The current state of Holo/Holochain is that Holochain stores all private data on the source chain and hence the private data never leaves the author’s device. Holo on the other hand stores the so-called “private” data on some remote host(s)'s storage.
The public data on both Holo and Holochain is replicated because of two main reasons:
1) Fault tolerance
2) Efficient and fast access for those who may ask for it
Because of 2, the public data’s replication strategy acts more like a conventional CDN.
This leads us to the conclusion that the intent of public data is for fast and reliable access for the “public”.
Here starts the discord!
The private data on Holochain serves two purposes, viz. privacy and fault tolerance, albeit the responsibility of fault-tolerance is on the user himself; the data is at the whims of its author and is safe to the same extent.
However private data on Holo serves… well… no purpose whatsoever! It may be fault-tolerant by being replicated to multiple (5 or so) nodes, but is anything but private! And suggesting our future customers that it is, solely on the basis of a few KYC documents the hosts had had to submit is downright insane! Here comes the beautiful part. The private data on Holo does serve one purpose, i.e. fault-tolerance. However, unlike public data, the intent for private data’s replication is not that of a CDN. It is replicated literally for being able to withstand a few copies getting lost in some catastrophe!

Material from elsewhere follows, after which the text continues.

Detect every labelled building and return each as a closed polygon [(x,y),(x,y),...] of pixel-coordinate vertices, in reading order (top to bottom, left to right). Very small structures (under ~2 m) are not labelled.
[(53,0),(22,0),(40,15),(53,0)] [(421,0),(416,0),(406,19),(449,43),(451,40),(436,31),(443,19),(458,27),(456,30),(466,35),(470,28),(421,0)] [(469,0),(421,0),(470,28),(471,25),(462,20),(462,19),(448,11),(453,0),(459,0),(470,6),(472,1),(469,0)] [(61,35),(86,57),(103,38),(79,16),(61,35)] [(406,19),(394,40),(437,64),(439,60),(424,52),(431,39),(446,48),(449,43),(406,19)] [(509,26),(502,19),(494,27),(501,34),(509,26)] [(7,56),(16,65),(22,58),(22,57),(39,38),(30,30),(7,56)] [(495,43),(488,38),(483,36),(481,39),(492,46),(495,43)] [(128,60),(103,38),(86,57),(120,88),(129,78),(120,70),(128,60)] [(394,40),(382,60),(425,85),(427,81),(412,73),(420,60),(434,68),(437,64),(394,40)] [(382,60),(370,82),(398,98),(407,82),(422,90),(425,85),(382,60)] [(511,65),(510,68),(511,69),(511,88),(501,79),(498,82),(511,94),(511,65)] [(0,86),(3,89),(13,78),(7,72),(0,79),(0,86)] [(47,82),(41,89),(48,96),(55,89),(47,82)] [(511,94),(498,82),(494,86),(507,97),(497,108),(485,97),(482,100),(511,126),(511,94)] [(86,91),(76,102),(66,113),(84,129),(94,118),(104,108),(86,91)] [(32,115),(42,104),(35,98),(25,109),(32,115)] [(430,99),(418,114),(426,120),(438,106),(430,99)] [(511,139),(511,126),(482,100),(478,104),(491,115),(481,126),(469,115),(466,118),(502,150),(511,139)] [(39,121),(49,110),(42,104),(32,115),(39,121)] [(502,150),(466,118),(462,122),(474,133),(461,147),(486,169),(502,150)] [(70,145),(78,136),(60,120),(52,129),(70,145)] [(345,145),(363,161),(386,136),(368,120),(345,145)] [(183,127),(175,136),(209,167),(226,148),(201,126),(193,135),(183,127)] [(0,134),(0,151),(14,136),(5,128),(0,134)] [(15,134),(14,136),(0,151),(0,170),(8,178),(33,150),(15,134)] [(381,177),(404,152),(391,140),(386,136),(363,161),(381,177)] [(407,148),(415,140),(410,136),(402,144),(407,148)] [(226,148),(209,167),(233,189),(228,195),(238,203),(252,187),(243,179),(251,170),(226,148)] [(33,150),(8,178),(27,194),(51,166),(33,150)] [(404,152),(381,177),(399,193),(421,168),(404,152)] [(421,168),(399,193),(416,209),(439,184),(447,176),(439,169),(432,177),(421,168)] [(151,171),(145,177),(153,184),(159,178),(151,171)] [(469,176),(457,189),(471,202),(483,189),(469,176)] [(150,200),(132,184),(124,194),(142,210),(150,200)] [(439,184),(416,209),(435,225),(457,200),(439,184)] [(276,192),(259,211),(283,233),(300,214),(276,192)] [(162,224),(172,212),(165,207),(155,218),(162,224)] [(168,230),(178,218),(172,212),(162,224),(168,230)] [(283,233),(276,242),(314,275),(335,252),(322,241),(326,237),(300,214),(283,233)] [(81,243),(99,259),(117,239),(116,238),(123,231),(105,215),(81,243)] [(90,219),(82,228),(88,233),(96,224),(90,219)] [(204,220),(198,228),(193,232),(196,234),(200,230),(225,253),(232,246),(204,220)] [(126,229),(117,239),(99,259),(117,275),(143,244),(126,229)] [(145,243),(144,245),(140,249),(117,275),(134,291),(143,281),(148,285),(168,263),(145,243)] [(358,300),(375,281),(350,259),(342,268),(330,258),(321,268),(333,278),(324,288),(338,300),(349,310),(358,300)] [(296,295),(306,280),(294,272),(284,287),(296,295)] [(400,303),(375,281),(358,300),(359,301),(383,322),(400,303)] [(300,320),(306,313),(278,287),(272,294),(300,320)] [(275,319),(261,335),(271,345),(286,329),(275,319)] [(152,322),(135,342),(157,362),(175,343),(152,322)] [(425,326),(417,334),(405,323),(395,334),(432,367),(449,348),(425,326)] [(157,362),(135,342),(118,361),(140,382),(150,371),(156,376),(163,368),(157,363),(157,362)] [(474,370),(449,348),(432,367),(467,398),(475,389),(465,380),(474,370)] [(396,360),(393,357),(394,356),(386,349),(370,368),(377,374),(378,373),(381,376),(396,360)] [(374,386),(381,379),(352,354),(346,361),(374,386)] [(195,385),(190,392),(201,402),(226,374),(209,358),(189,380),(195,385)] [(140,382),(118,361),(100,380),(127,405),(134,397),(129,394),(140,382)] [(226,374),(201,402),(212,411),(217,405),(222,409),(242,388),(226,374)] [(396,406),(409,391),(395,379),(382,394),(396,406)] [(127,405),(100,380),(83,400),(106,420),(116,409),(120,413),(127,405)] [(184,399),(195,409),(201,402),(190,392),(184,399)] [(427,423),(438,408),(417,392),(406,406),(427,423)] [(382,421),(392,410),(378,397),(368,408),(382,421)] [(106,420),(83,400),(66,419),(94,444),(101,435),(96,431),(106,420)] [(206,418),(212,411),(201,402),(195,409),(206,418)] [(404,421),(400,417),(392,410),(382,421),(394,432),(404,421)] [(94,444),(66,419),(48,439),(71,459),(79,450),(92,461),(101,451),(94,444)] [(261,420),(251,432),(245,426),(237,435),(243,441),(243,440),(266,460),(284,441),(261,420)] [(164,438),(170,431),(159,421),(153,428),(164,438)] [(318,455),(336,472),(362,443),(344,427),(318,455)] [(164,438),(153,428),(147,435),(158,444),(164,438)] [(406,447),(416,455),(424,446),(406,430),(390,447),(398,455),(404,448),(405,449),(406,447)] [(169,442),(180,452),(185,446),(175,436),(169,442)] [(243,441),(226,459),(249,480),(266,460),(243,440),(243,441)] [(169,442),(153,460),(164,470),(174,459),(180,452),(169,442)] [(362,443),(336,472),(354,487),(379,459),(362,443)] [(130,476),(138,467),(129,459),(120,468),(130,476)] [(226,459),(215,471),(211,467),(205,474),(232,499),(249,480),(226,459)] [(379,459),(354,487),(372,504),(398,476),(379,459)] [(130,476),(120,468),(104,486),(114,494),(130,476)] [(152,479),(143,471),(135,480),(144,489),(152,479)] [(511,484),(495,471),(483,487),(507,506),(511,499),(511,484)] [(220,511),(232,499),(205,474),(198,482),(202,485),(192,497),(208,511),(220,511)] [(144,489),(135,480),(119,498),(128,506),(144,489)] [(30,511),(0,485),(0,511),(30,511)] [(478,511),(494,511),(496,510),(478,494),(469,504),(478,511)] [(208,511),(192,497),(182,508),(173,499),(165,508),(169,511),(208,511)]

Now here’s the improvement proposal.
On both Holo and Holochain, we maintain three distinct classes of data, different both due to differences in intent and functionality.
- Public: Intents that of a classical CDN; replicated to as many as may be needed, depending upon the load. If nobody’s asking for it, it’s replicated to 3 or so nodes. If a thousand people demand for that data every day, then it’s replicated to some 50 or so nodes… you get the idea… It’s all over the DHT.
- Private: Intents of fault-tolerance; replicated to some 3 or so nodes.
- Protected: Again, intents that of fault-tolerance; replicated to 3 or so nodes; encrypted. Even zome code cannot read that “data” field inside it. It’s like a black box! And by encrypted, it means “encrypted as hell”. Even a thousand quantum computers shouldn’t be able to decipher it; it’s already known that symmetric encryption is quantum resistant. Only public-private cryptography is at risk. So as long as your password isn’t compromised, you can rest assured that your “protected” data on Holo wouldn’t either.
In action, it would look something like this:
Hash(“top secret data”, password, salt) -> gibberish + salt.
This gibberish + salt is your protected_data.
Operating on this protected_data type issues compiler errors (thanks to Rust).
However, data that can’t be operated on is of little use. Hence not everything should go into the protected_data. A diligent programmer would store, let’s say the time_of_message_send beside the protected data, not “inside” it. Only the message would go inside. This allows us to… let’s say… search for messages sent on Halloween. The zome code would be able to do that; client code wouldn’t have to get all messages, decipher them, then filter out those sent on Halloween! This requires having another field in the “protected” entries… let’s say “etc” in which you can store operable stuff like time_of_send.
This ciphering/deciphering shouldn’t happen on the front-end code, especially close-sourced front-end. Chapperone, if I understand correctly, should be delegated with ciphering with a random salt + password, and deciphering with the password + the given salt that it was ciphered with.
Needless to say, all this should already be achievable if the programmer follows some naming convention of let’s say appending _protected after every encrypted field, and by skipping Chapperone and rather doing login in the front-end code. However, I believe it’s gonna become a rather frequent design pattern and should better be abstracted out. Doing so would not only increase development speed but also user-trust in that their protected data will remain protected. Might even ditch the excuse of KYC!!!
- The A Man